Start of DATA FOR THIS EXERCISE

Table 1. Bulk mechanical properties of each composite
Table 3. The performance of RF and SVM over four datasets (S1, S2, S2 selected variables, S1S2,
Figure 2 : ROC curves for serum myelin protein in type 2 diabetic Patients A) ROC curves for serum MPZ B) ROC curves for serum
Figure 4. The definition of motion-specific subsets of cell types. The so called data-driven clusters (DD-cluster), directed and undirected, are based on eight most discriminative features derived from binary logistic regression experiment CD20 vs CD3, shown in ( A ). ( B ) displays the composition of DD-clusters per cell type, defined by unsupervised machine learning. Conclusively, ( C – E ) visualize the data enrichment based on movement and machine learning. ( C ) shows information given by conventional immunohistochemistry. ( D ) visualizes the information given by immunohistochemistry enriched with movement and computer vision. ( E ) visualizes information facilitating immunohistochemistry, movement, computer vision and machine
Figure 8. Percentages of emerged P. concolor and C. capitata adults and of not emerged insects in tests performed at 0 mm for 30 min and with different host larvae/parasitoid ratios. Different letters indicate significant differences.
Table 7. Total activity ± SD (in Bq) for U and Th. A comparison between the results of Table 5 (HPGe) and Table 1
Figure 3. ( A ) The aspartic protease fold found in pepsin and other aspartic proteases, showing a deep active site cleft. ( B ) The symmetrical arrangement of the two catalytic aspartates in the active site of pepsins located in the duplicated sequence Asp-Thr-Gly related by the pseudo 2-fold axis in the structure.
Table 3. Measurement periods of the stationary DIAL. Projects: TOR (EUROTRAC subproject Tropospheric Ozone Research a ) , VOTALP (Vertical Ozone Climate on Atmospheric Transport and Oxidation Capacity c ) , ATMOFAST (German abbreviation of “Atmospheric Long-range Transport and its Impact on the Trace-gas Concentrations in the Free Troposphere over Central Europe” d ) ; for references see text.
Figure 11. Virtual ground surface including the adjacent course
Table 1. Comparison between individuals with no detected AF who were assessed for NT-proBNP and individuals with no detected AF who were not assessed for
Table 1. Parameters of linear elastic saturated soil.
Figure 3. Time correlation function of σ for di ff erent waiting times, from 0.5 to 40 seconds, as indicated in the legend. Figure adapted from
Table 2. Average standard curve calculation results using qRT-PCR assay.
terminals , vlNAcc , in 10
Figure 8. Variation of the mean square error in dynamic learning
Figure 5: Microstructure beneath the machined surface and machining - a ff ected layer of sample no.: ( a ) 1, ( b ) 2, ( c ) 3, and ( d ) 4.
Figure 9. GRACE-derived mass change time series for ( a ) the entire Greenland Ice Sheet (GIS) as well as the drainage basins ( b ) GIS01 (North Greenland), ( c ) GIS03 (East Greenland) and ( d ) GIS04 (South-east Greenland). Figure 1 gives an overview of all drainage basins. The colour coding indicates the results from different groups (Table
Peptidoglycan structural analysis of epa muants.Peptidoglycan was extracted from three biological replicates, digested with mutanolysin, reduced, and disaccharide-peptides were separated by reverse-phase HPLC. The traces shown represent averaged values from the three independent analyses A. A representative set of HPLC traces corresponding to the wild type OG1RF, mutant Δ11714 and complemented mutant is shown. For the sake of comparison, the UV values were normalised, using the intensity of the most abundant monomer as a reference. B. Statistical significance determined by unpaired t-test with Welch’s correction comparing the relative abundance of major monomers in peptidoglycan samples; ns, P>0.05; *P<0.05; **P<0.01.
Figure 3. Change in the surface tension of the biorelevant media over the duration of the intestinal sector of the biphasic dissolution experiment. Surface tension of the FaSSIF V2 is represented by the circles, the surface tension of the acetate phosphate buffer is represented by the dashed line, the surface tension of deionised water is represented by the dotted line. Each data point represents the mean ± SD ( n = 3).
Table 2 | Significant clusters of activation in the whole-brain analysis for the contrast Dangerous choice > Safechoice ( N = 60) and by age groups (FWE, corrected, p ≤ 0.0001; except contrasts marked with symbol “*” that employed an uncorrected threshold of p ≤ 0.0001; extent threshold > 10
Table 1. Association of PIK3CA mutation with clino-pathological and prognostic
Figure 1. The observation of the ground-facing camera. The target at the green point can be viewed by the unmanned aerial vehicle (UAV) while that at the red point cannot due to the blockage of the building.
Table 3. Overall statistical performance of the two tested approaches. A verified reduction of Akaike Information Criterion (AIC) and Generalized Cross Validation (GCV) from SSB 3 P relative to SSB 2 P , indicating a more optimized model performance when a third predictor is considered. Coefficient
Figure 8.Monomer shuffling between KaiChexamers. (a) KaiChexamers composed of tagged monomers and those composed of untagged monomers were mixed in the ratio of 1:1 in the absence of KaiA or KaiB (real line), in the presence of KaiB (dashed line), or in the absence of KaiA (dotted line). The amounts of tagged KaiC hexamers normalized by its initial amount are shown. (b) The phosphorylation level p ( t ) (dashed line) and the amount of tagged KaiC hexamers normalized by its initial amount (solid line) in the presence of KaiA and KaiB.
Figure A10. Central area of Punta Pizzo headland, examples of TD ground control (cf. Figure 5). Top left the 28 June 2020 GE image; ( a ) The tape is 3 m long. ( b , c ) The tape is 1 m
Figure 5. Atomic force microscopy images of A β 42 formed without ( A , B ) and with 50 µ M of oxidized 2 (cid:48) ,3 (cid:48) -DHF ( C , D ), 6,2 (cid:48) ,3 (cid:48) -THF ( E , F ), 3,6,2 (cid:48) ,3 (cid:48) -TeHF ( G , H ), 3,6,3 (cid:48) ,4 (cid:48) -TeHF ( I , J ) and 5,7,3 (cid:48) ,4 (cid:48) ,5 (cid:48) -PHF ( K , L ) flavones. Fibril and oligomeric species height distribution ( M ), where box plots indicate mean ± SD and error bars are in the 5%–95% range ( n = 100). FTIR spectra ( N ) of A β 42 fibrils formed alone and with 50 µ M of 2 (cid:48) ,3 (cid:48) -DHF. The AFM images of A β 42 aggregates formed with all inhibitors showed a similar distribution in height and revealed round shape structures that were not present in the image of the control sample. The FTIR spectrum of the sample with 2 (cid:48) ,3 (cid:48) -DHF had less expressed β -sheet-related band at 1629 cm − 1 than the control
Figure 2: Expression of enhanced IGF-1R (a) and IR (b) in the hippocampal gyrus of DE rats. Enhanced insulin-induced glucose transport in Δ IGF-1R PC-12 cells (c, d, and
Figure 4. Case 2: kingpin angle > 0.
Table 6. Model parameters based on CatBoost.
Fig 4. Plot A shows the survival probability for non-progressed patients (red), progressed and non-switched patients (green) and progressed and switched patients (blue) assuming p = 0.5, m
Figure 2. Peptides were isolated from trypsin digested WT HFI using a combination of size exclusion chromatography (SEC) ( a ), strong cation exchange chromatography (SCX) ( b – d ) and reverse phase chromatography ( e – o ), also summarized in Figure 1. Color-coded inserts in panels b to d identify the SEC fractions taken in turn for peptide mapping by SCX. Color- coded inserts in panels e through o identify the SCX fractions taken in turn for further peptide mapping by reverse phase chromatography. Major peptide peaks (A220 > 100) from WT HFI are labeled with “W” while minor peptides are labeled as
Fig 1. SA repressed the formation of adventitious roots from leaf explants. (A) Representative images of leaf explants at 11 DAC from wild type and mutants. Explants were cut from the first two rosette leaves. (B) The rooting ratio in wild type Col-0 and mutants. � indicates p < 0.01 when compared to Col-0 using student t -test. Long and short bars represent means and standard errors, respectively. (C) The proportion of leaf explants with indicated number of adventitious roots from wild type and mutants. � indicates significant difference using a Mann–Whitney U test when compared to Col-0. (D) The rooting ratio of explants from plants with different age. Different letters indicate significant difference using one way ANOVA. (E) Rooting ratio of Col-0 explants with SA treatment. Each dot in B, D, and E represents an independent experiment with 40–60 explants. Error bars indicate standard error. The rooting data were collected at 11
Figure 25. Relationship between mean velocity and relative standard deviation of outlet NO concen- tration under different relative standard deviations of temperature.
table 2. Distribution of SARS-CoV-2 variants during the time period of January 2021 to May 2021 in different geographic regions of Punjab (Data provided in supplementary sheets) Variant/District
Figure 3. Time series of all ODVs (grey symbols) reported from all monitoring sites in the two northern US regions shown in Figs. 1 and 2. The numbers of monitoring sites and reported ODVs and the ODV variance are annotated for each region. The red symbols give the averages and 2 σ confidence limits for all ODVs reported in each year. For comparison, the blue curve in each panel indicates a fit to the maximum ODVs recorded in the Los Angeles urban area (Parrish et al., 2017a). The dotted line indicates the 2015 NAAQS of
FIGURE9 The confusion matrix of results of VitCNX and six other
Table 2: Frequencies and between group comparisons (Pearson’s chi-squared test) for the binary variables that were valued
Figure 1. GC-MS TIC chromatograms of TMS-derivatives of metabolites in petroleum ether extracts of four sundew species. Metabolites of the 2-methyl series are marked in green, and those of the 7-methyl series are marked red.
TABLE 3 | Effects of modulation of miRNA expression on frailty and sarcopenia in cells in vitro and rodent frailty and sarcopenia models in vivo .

End of DATA FOR THIS EXERCISE

■ WHAT THE EXERCISE ASKS ■
The range runs from the line above containing "Figure 4. The" to the line containing "Table 7. Total", inclusive. Restate those lines word for word and no others.

■ EXERCISE SOLUTION ■
Figure 4. The definition of motion-specific subsets of cell types. The so called data-driven clusters (DD-cluster), directed and undirected, are based on eight most discriminative features derived from binary logistic regression experiment CD20 vs CD3, shown in ( A ). ( B ) displays the composition of DD-clusters per cell type, defined by unsupervised machine learning. Conclusively, ( C – E ) visualize the data enrichment based on movement and machine learning. ( C ) shows information given by conventional immunohistochemistry. ( D ) visualizes the information given by immunohistochemistry enriched with movement and computer vision. ( E ) visualizes information facilitating immunohistochemistry, movement, computer vision and machine
Figure 8. Percentages of emerged P. concolor and C. capitata adults and of not emerged insects in tests performed at 0 mm for 30 min and with different host larvae/parasitoid ratios. Different letters indicate significant differences.
Table 7. Total activity ± SD (in Bq) for U and Th. A comparison between the results of Table 5 (HPGe) and Table 1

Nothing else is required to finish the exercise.